Attorneys for more than two dozen people, including current and former clergy members, are challenging the release of a mammoth report by a statewide grand jury of sexual abuse in the Catholic Church, claiming Thursday the report leaves them “wrongly accused and falsely implicated.”
The challengers — who also include the executrix for a deceased person named by the grand jury as an offender within the Diocese of Pittsburgh — denounced the report as riddled with “inaccuracies and falsities” and alleged that the supervising judge of the 40th statewide grand jury failed in his duty to ensure the report was based on at least a “preponderance of evidence.”
Attorney General Josh Shapiro defended the report’s integrity in a statement later Thursday.
“The report is accurate and these individuals have had the chance to respond, and their responses will be included in the final grand jury report,” he said. “This legal filing is nothing more than a desperate attempt to stop the public from learning the truth about their abhorrent conduct.”
The challengers’ claims came in filings Thursday by attorneys for the clergy members with the state Supreme Court. They were the first public documents to give any concrete description of those challenging the report before the top court, which had previously described them only as “many individuals.”
The names of the clergy, along with four specific examples of alleged inaccuracies, were redacted from the publicly released version of the filings.
There were at least three separate filings.
One is on behalf of nearly two dozen current and former clergy. Catholic clergy can include priests or deacons.
A second filing is on behalf of a retired priest.
A third filing is on behalf of three people, living and dead, described only as “individuals” who were “defamed” and did nothing “that warrants ... branding them as offenders.”

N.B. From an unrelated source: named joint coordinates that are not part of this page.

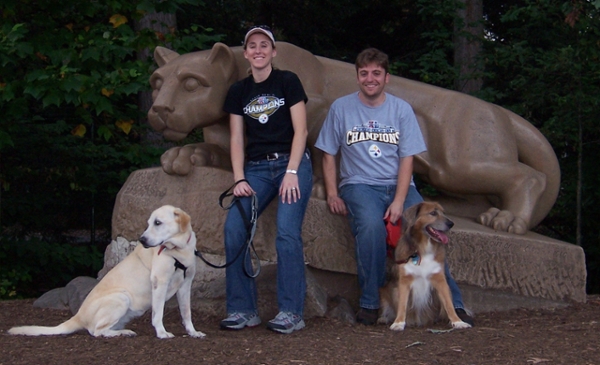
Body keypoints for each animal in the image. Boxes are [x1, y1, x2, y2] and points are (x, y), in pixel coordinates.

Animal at [8, 205, 206, 338]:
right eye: (149, 224)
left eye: (157, 223)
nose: (142, 240)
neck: (178, 250)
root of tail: (78, 316)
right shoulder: (160, 283)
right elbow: (158, 314)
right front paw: (162, 333)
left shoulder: (185, 285)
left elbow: (186, 313)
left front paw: (193, 332)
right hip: (121, 297)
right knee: (96, 331)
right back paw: (120, 333)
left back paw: (122, 331)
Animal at [380, 200, 474, 332]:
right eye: (433, 213)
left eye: (444, 213)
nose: (451, 224)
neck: (424, 249)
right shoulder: (404, 281)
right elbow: (402, 304)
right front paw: (399, 323)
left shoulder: (440, 280)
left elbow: (449, 305)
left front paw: (458, 322)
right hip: (383, 291)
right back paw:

The challengers claim that by identifying them in the report, the grand jury and its supervising judge denied their constitutional right to due process in defending their reputations.
The grand jury report, two years in the making, was based on an investigation overseen by the attorney general’s office into sexual abuse in the dioceses of Pittsburgh, Greensburg, Erie, Harrisburg, Allentown and Scranton. The Supreme Court late last month ordered an indefinite stay of the report pending the appeal.
Thursday’s filing was in response to a June 29 filing by numerous media organizations, including the Pittsburgh Post-Gazette and the Philadelphia Inquirer. They called for the Supreme Court to lift its indefinite stay of the report’s release and to make public the names of those fighting to block its release. As an alternative, the media asked that a redacted report be released, omitting only the parts involving those challenging the report until that could be resolved.
Mr. Shapiro’s office also filed a response Thursday to the media petition.
Senior Deputy Attorney General Daniel Dye wrote that the office was neutral on whether the media should have status to intervene, but he agreed with their call for the report to be immediately released.
“If courts were to lay claim to the power to rewrite grand jury reports, overruling language approved by the jurors, then reports would no longer be grand jury reports; they would be judge reports,” Mr. Dye wrote.
The grand jury, which convened in Pittsburgh from mid-2016 until earlier this year, weighed evidence and testimony presented by Mr. Shapiro’s office. Its final report was approved by Supervising Judge Norman A. Krumenacker III of Cambria County, but remains sealed.
Mr. Dye echoed Judge Krumenacker’s conclusion that grand juries don’t prosecute, they only investigate, and that those criticized by a grand jury have the legal right to file a written reply that is released with the report.
In fact, the accused “are free to go further,” Mr. Dye added.
They’re able “to make any statements they wish, to appear in any forum, to go before any camera or microphone,” he wrote. “That is not true for the grand jury. The jurors have been discharged and disbanded, and are bound by their secrecy oath. The report itself is their last word.”
He argued that unlike in a criminal trial, the law doesn’t give the accused in a grand jury proceeding the rights they’re seeking, such as to cross-examine witnesses and bring their own witnesses and evidence in hopes of reshaping the report.
But attorneys for the clergy said the report violates their right to due process before being deprived of their constitutional right to their reputations.
They cited four examples, all blacked out in the public version, of what they said were “gross characterizations, oversimplifications and outright erroneous conclusions in the report that violate the Investigatory Grand Jury Act and Constitutional due process.”
The challengers’ attorneys all opposed making the report public. The filings appeared to diverge only in that some of the challengers didn’t oppose the media bid for intervenor status and for a redacted copy of the report, while the largest group opposed those as well.
The challengers accused Judge Krumenacker of failing to adequately confirm the accuracy of the report.
State law allows those criticized but not indicted by a grand jury to file a written rebuttal with the report. The clergy group’s attorneys said they’ve only seen the portions of the report that criticize them, and they allege that some cases are built on “multiple levels of hearsay, and often without the alleged victim having personally made any complaint.”
They added: “Releasing the report in its current flawed form would disserve the victims of abuse as much as ... those wrongly accused and falsely implicated.”
They said the media do not have First Amendment or other rights to sealed grand jury proceedings and that it would be premature to grant access to the report at this time.
The challengers are represented by 12 individual attorneys or law firms, according to the filings.